CLEMENS PANAGLSALZBURG (SN). Die Braut trägt braun. Wie ein Hochzeitskleid hat sich die Tänzerin einen riesengroßen Bogen Packpapier um ihren Körper geschlungen. Ihr Gegenüber nimmt ein herunterhängendes Stück und setzt es ihr als Schleier auf. Wenige Minuten zuvor hat der Riesenpapierbogen noch den ganzen Bühnenboden in der ARGEkultur bedeckt, und als Spiel- und Kampfzone in einer Begegnung zwischen Frau und Mann gedient.

Die Liebe - ein Schlachtfeld: In ihrem Tanzstück "Lovers and Other Strangers" lässt Rafaële Giovanola, Choreografin und Chefin des Bonner Kollektivs Cocoondance ihre beiden Protagonisten Viviana Escale und Volkhard Samuel Guist zwischen Zuneigung und Widerwillen taumeln, zwischen Zärtlichkeit und Gewalt straucheln. Eine Demarkationslinie trennt zunächst die Sphären der beiden Akteure , ihre Übertretung führt unweigerlich zum expressiv choreografierten Schlagabtausch.

Männer sind vom Mars, Frauen von der Venus? Mit einseitigen Unterdrückungsklischees gibt sich Regisseurin Giovanola nicht zufrieden, und verweist im Programmtext auf von US-Soldatinnen gefolterte Iraker ebenso wie auf vergewaltigte bosnische Frauen.
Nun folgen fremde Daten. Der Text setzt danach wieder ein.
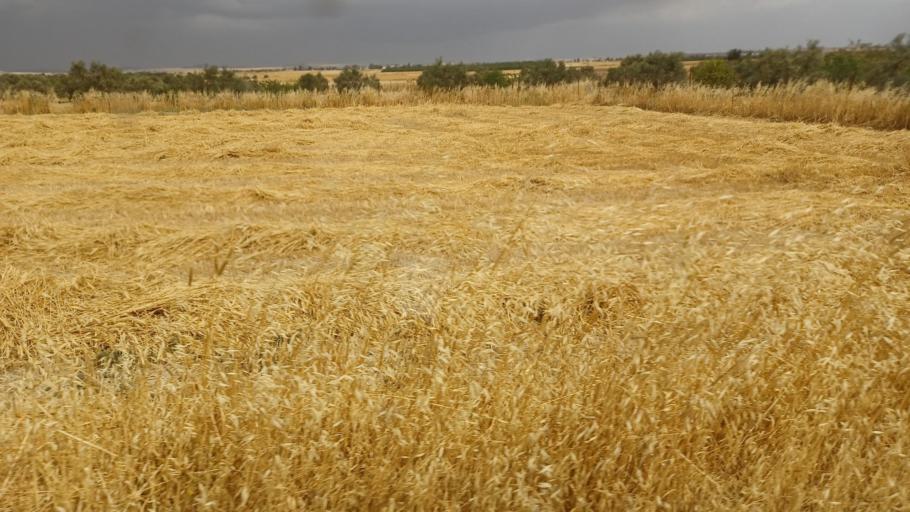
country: CY
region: Larnaka
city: Athienou
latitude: 35.0754
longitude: 33.5248
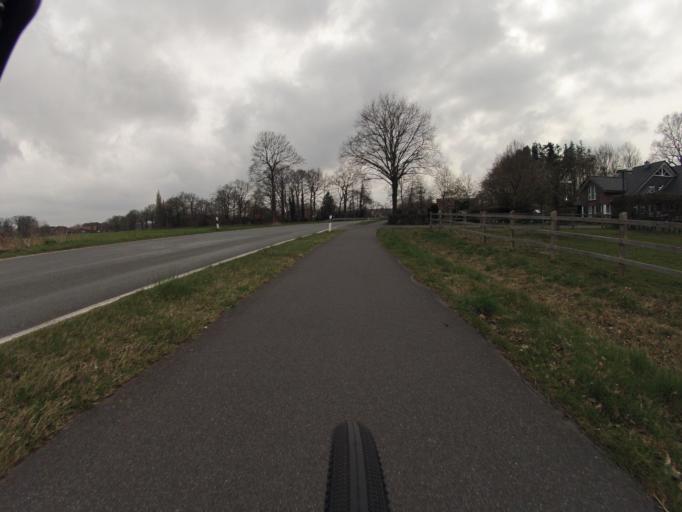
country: DE
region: North Rhine-Westphalia
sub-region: Regierungsbezirk Munster
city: Recke
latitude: 52.3526
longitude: 7.7156
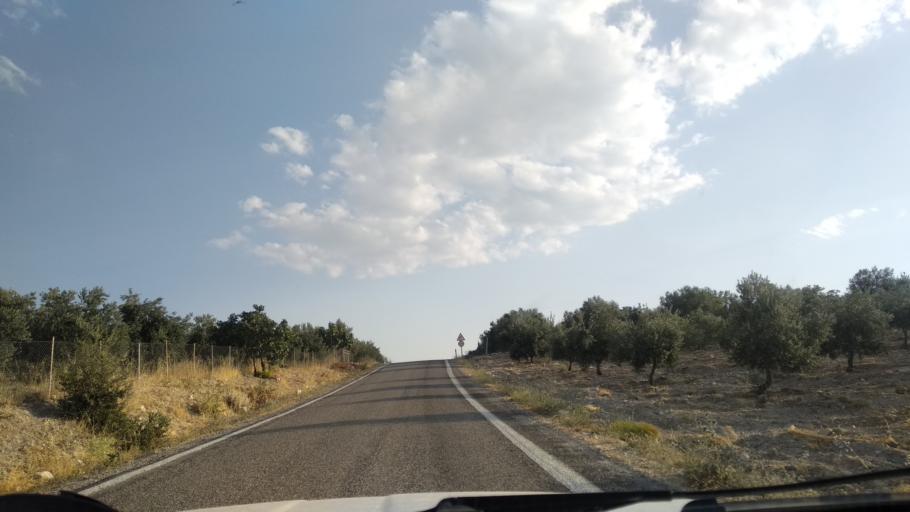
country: TR
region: Mersin
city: Sarikavak
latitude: 36.5657
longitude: 33.6337
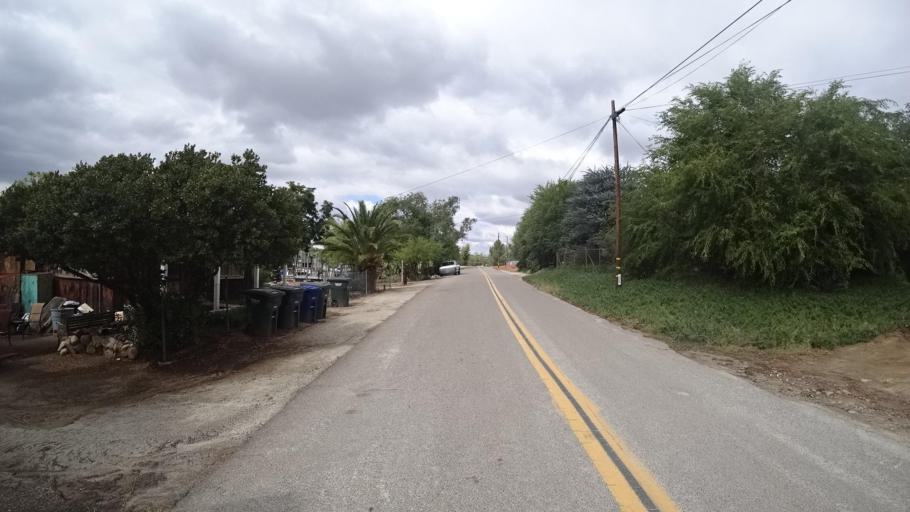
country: US
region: California
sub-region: San Diego County
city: Campo
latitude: 32.6273
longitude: -116.4710
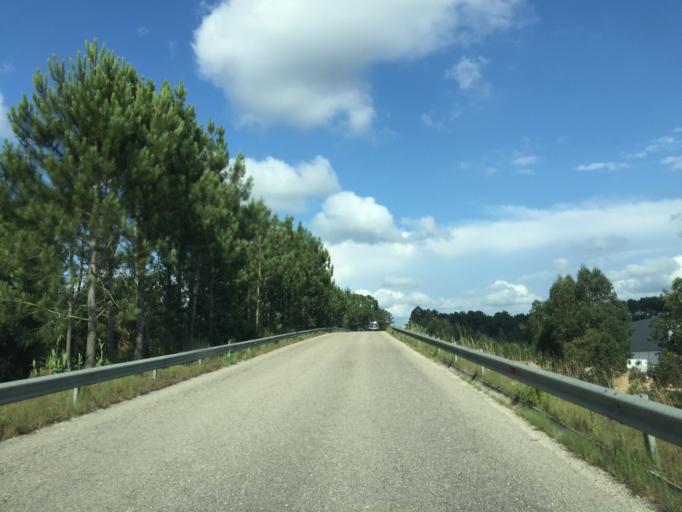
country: PT
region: Leiria
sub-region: Leiria
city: Monte Redondo
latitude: 39.9458
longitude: -8.8043
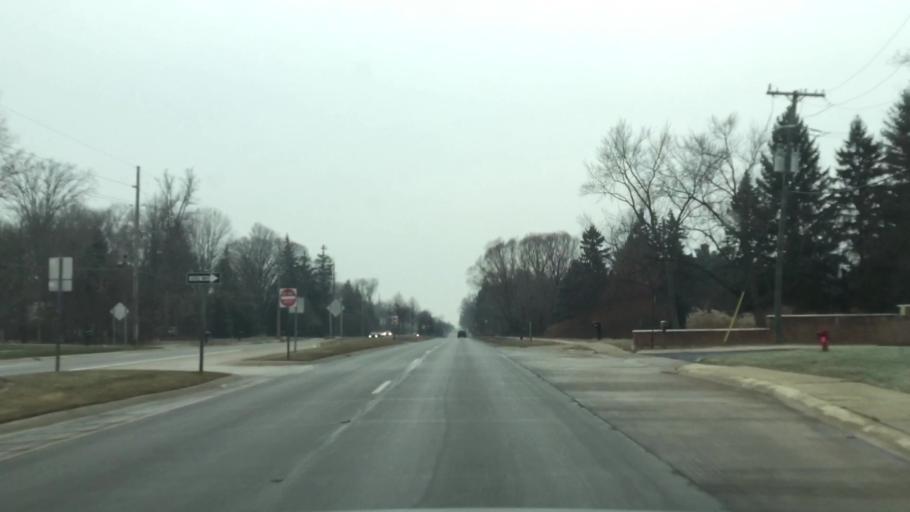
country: US
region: Michigan
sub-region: Oakland County
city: Farmington
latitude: 42.4735
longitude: -83.3574
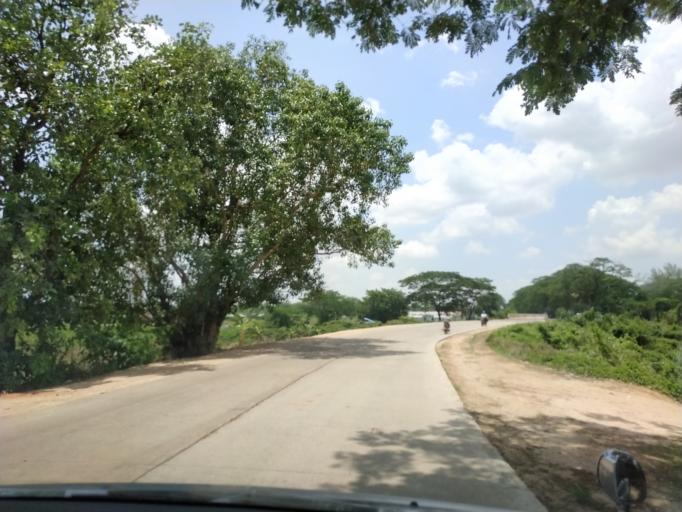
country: MM
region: Bago
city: Bago
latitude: 17.4768
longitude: 96.5096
Täter und Opfer - mit solchen Fragen hätte die Choreografie, die am Montagabend im Rahmen der Salzburger "per.form>d<ance#6"-Tage zu sehen war, thematisch auch eine Brücke zu der Prozession "ER-Lösung" geschlagen, die im Rahmen des Festivals für Karfreitag geplant war, nach Drohungen gegen die Künstler jedoch am Dienstag abgesagt wurde (Lokalteil, S. 4, 5). Auf einer anderen, letztlich konkreter greifbaren Ebene spielen sich in "Lovers and Other Strangers" jedoch ganz einfach Szenen einer Beziehung zwischen Abgrenzung und Annäherung, Sehnsucht und Zurückweisung ab. Vom anfänglichen Geschlechterwettkampf bis zum finalen Unterhosen- und Rollentausch bleibt dabei viel, mitunter zu viel Zeit, sich im tänzerischen Mann-Frau-Diskurs zu verlieren.
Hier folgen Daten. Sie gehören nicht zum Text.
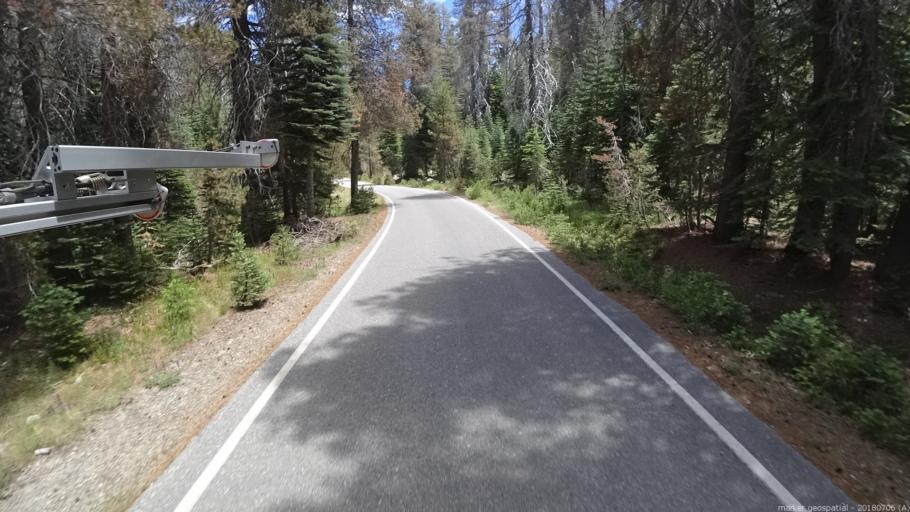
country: US
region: California
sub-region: Madera County
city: Oakhurst
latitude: 37.4445
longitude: -119.4666
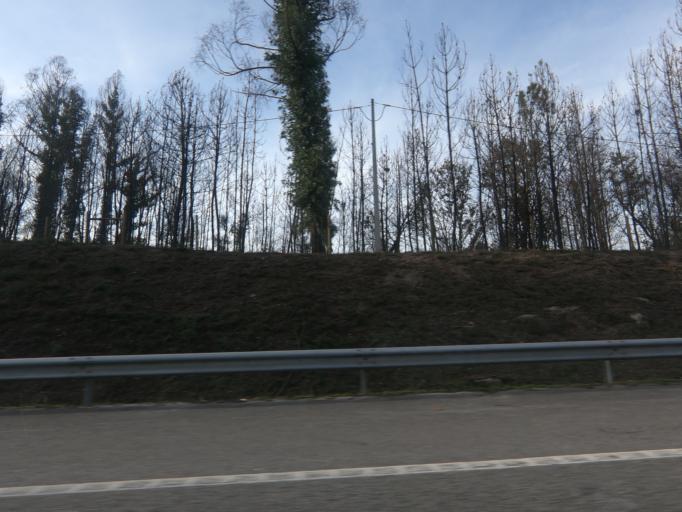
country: PT
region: Viseu
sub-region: Santa Comba Dao
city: Santa Comba Dao
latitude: 40.4325
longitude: -8.1128
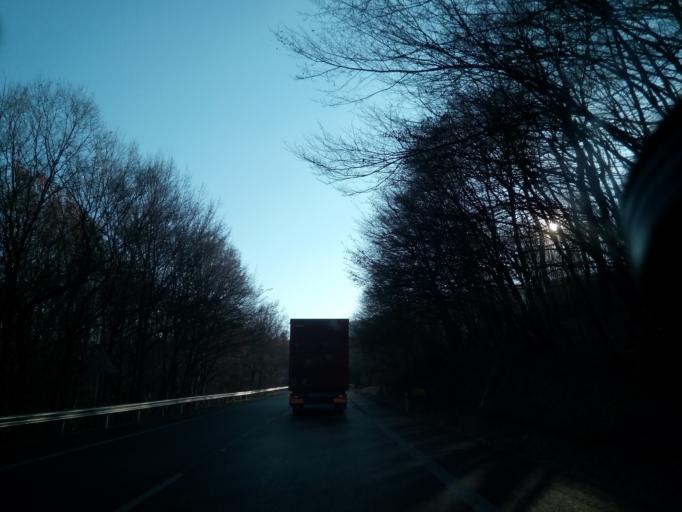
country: SK
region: Kosicky
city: Kosice
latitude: 48.7375
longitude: 21.3684
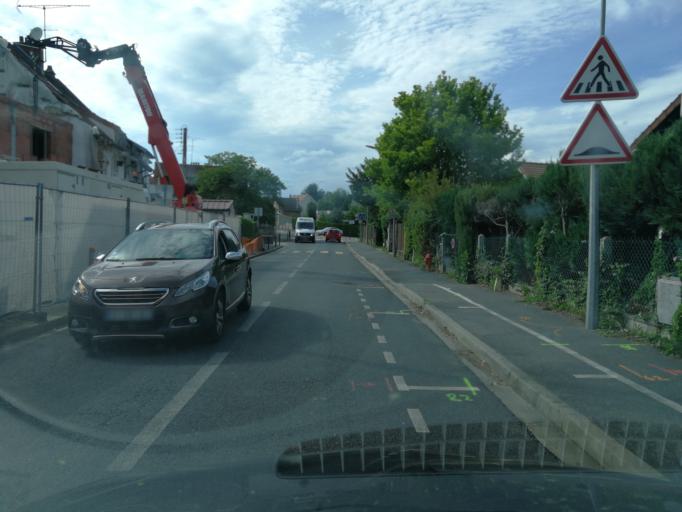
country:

Ein Kontrastprogramm bescheren dazu Lea Chapková und Linda Samaraweerová. Haben zuvor Escale und Guist den Raum mit großen, dramatischen Gesten gefüllt, kultivieren die beiden "tanzpool"-Vertreterinnen den Minimalismus: In "vteriny na vyber - Sekunden zur Auswahl" teilen sie sich als paradoxes Zwillingspaar den Bühnenboden und erforschen zur Musik von "Star Wars" in reduziertem Bewegungsspiel Unterschiede und Gleichheiten. Erfrischend unkonzeptionell zum Schluss: das Musical-Tanz-Theater "pigs can't fly" von SEAD-Studentinnen.